On page 7 he illustrates the meaning of contradiction in the concept using the example of freedom. The predicative statement "A is B" functions as an identity statement,
A = B [what, generally?]:
Freedom = Self-determination as ensured by the constitution
But the concept of self-determination as defined in such a constitution doesn't capture everything that freedom is:
the concept of freedom contains a pointer to something that goes well beyond those specific freedoms, without our necessarily realizing what this additional element amounts to. — p.7
He doesn't say what this something is, but we can guess: a life unmarked by coercion and compulsion in general, the ability to experience love and pleasure and beauty every day, the chance to exercise one's creativity and thereby to flourish. These are not covered by legal self-determination, thus the A = B identity statement is false, and in fact A ≠ B, thus we arrive at a contradiction in the concept of freedom.
What matters is that traditionally in logic one strives to get rid of contradictions, but in dialectics one faces up to them. It can't be denied that contradictions
can be ironed out, but do we really want to do that? Dialectics says no, definitely not.
That Adorno quotation there also makes me think of Wittgenstein's family resemblances and the idea of open concepts. I don't know if it's worth going into that.

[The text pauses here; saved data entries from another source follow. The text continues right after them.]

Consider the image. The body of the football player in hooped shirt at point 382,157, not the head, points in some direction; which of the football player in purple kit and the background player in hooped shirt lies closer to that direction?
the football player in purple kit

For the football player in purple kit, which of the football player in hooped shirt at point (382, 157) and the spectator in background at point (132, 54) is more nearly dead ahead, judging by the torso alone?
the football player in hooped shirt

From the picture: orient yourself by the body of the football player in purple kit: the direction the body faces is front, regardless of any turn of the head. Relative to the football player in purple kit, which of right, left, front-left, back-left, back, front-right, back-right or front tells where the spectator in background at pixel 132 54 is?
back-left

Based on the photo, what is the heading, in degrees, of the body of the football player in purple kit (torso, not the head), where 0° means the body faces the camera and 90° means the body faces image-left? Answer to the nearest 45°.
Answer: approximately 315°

Anyway, what do you think? Is it the case that Hegel and Adorno are saying, generally, that a predicative judgment is actually an identity statement in disguise? I doubt this, since it seems to me obviously false and certainly controversial, but the way Adorno lays it out makes it look like the relevant concept of contradiction depends on this claim.
Part and whole
Another way of framing dialectics is in reference to the interdependence of the part and the whole (or particular and universal), which is an important (or the only?) site of contradiction, where the object is in tension with the concept. Dialectical thinking seeks to view the phenomenon as a manifestation of something larger, and thus seeks to go beyond the phenomenon to an expansive concept or system of concepts — but without leaving the phenomenon behind. To be known, the phenomenon cannot be apprehended alone (a dead specimen) and equally cannot be seen as a mere manifestation of something higher, as if all that mattered was this subsumption — but must also be seen anew in its double aspect as a manifestation and at the same time as living and active individual, living and active through its very participation in the whole.

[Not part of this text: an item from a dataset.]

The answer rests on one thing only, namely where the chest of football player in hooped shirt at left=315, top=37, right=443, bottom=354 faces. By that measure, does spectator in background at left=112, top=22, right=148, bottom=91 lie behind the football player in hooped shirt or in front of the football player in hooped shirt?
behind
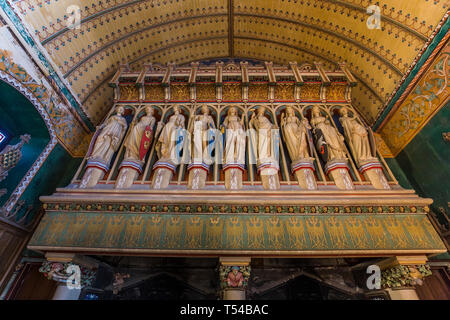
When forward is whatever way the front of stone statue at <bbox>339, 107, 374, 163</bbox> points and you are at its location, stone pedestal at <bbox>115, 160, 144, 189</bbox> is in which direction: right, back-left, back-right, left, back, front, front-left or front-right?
front-right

The twofold structure of contradiction
Adorno says that the concept of contradiction has a twofold meaning:
1. The contradictory nature of the concept and the resulting contradiction between the concept and the thing to which it refers.

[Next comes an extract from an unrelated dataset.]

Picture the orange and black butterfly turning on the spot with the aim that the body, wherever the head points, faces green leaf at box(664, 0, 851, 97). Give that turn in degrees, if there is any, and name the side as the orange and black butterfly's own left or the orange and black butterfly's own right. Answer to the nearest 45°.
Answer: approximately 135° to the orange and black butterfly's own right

2. The contradictory nature of the thing itself — for Adorno's purposes, antagonistic society.
*The second meaning is not the "On the other hand" on page 7, but follows the "However, that is only one side of the matter" on page 8. This fits with the twofold meaning as set out in the notes.
This brings him to the question: why does this "disharmony" exist? He gives a striking answer:
To put it in a nutshell, in both cases we are dealing with the principle of mastery, the mastery of nature, which spreads its influence, which continues in the mastery of men by other men and which finds its mental reflex in the principle of identity, by which I mean the intrinsic aspiration of all mind to turn every alterity that is introduced to it or that it encounters into something like itself and in this way to draw it into its own sphere of influence. — p.9
This is probably now straying away from dialectics as such and towards specifically
negative dialectics. Anyway, I'll end it here, and maybe in another post I'll take a stab, without straying beyond the first lecture, at that second question, specific to Adorno's philosophy of negative dialectics:
what is non-identity?
Meanwhile, feel free to post about lecture 1 or about what I've said so far. But I'm in no rush.
@Count Timothy von Icarus,
@frank: Welcome aboard. It'll be a while before we get to ND itself so I'll hold off commenting on the prologue and introduction.